---------- Data records

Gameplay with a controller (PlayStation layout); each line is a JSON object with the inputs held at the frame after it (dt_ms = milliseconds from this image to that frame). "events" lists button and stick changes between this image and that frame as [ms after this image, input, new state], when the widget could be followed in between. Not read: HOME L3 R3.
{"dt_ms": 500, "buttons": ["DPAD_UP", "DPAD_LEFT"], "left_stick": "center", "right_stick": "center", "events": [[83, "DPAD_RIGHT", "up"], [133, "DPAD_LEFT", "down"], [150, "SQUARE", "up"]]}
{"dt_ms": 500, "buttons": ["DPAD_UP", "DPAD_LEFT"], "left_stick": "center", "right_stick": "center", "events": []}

--------------------
---------- Data records

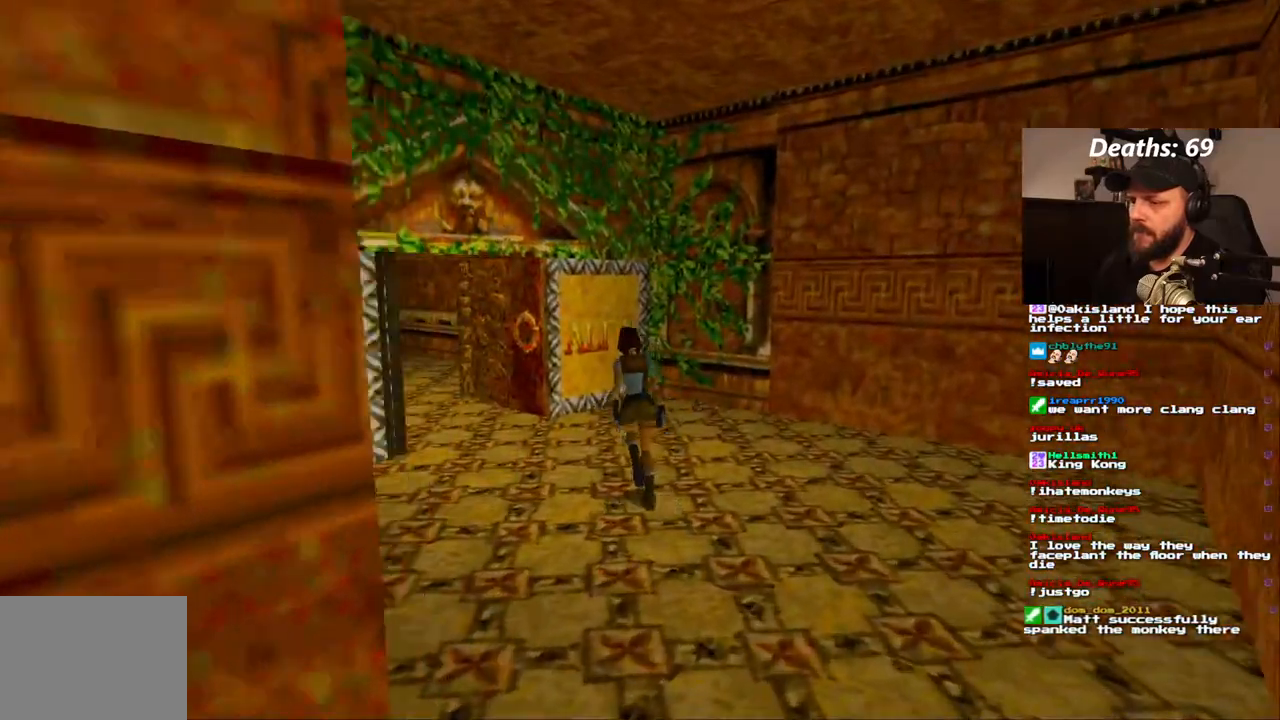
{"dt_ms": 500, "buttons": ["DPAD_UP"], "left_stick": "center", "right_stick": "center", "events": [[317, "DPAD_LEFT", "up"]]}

--------------------

A bare number should be your reply: how many lines in the entries above include the word "buttons".

## [Result of the task]
3